Discussing Intellectual Disability and Autism Invokes Hostility: The Laurence Arnold Example
"The difference with us and Harold Doherty for instance, is that do not draw a line above a notional IQ of 70, or a given level of functional speech and say, I don't care about the rest of you. We care about everybody."
I don't know what facts, if any, that Larry Arnold bases his conclusions on. I don't know how he has concluded that I do not care about high functioning persons with autism spectrum disorders. For the record though he is wrong.
As a member of the Autism Society of New Brunswick I worked with a gentleman with Aspergers who was a major contributor to our organization and to the Canadian Senate committee that examined a number of autism issues in Canada. I consider him a friend, from whom I learned much and have great respect for what he has accomplished. As a lawyer I have provided legal services to some persons with autism disorders, including Aspergers, on a pro bono basis. Since Laurentius Rex is fascinated with Latin he will know that pro bono is derived from the Latin "for the public good" and means in everyday language without compensation or free of charge.
I am not offended by Mr. Arnold's comment even though it is wrong. It will be accepted without questioning by other members of the Neurodiversity ideological segment of the autism community. Others will not even notice it. I have had many nastier comments made about me than that by members of the "Neuordiversity" community.
I include Mr Arnold's comment for two reasons. The first is the relatively civil language used.The second, but more important reason, I highlight Mr. Arnold's comment is that it illustrates the anger felt by many persons with Autism Spectrum Disorder diagnoses and high functioning abilities toward any mention of Intellectual Disability in connection with autism. I write often about the very clear association between Autistic Disorder and Intellectual Disability. That is enough to invite personal attacks and has invited some angry responses in much less civil language.

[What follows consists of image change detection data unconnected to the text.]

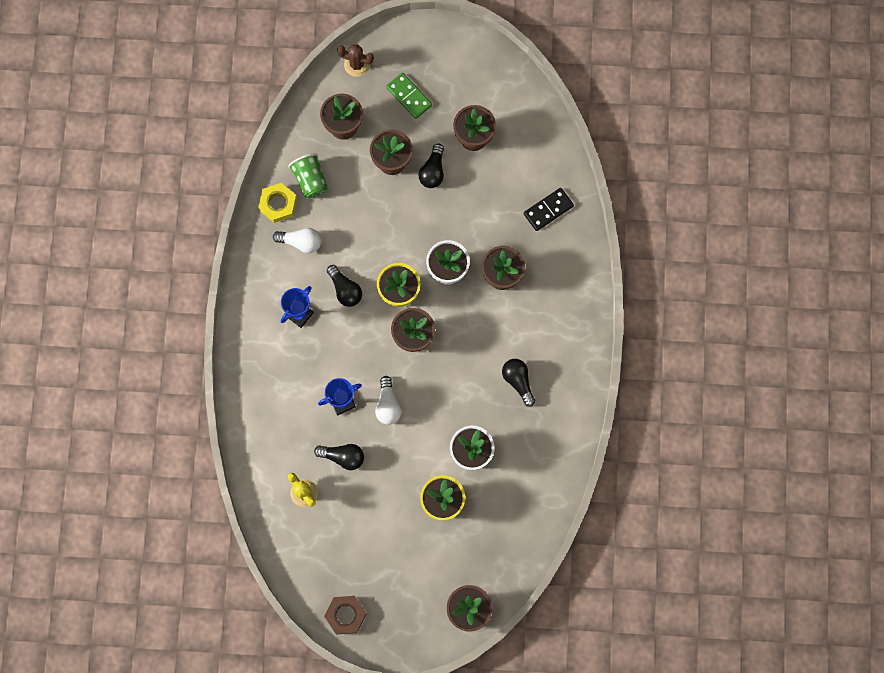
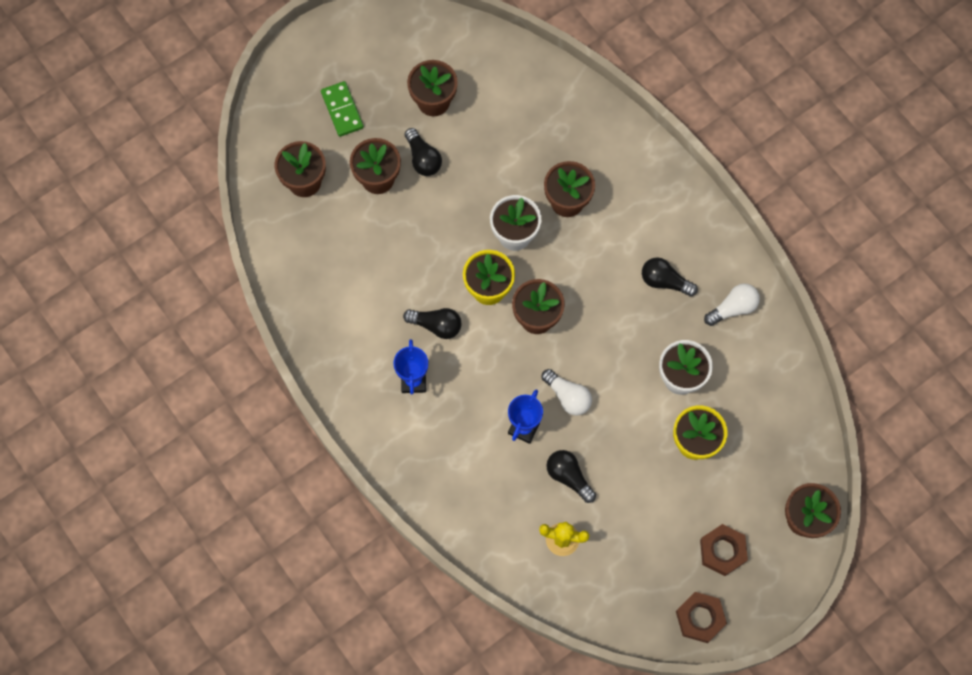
camera: 40 degrees left, 5 degrees down
(278, 204) = (305, 298): yellow nut -> none
(301, 242) = (357, 315): white light bulb -> white light bulb (733, 308)
(310, 180) = (316, 253): green cup -> none
(343, 457) = (568, 477): black light bulb -> black light bulb turned 105 degrees counterclockwise
(357, 64) = (268, 118): brown cactus -> none
(398, 585) = (722, 551): none -> brown nut
(409, 96) = (342, 110): green domino -> green domino turned 60 degrees clockwise
(548, 210) = (556, 113): black domino -> none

To me it is obviously more than just co-morbidity, more than just mere coincidence, when 75-80% of persons with Autistic Disorder also have Intellectual Disabilities. Simply pointing that out is enough to invoke hostility, even gently expressed hostility, from members of the Neurodiversity community. Laurence Arnold doesn't approve of my discussion of Autism, specifically Autistic Disorder, and Intellectual Disability. He is not alone in his disapproval.
Mr. Arnold is free to react with hostility to my discussion of these related conditions. He will be joined by others less civil in language than he but I will not be dissuaded. I will continue to talk openly and honestly about Autistic Disorder and Intellectual Disability.